# Photoshop - Audi M5



## Mark M (Nov 29, 2006)

The trained eyes should spot most of the alterations. nothing drastic, just wanted it too look reasonably realistic as if it could be put into production.

Cheers,
Mark.


----------



## donnyboy (Oct 27, 2005)

Very nice mate.

I think they would sell shed loads if they made that.:thumb:


----------



## Coxy914 (Jan 14, 2007)

Nice piece of work, but us Audifans wouldn't be able to carry on the great RS/M debate in the pub/on line if they made that, and we'd have to talk about the weather instead!!!


----------



## Mark M (Nov 29, 2006)

Ha ha, that's the joys of photoshop.

I love the Audi's and BMW's, built like tanks. Just fancied a front end swap.

The weather is rather grim, considering I am looking at blue sky, sun and hailstones, smart.


----------



## Mike_001 (Apr 7, 2007)

Very nice!

I guess the 6 series would be much more successful if it looked a bit like that.


----------



## Daffy (Dec 15, 2005)

Very good but can you do it so the bit between the two kidneys that make up the front is left out.
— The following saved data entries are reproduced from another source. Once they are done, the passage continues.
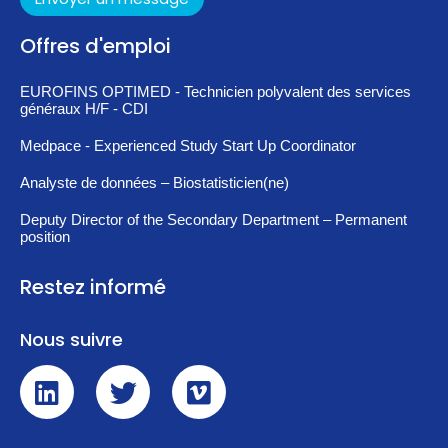
Offres d'emploi
EUROFINS OPTIMED - Technicien polyvalent des services
généraux H/F - CDI
Medpace - Experienced Study Start Up Coordinator
Analyste de données – Biostatisticien(ne)
Deputy Director of the Secondary Department – Permanent
position
Restez informé
Nous suivre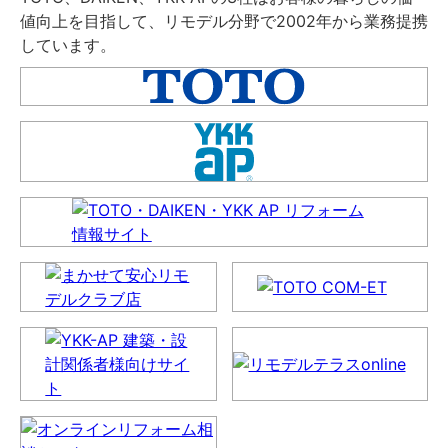
値向上を目指して、リモデル分野で2002年から業務提携
しています。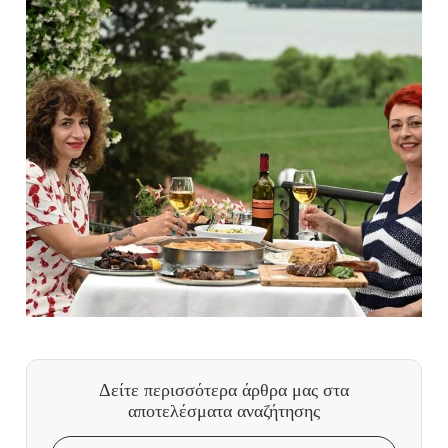
Δείτε περισσότερα άρθρα μας
στα
αποτελέσματα αναζήτησης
More of an oval shape and I think your on to a winner.


----------



## M.G. (Apr 25, 2007)

Hehe, excellent results.  

I can not explain exactly why (hint: look at datetime of the post)... 
... but above Audi reminds me on some kind of space warrior (e.g. good old Robocop)
... and "your" BMW reminds me on a new era samurai.


----------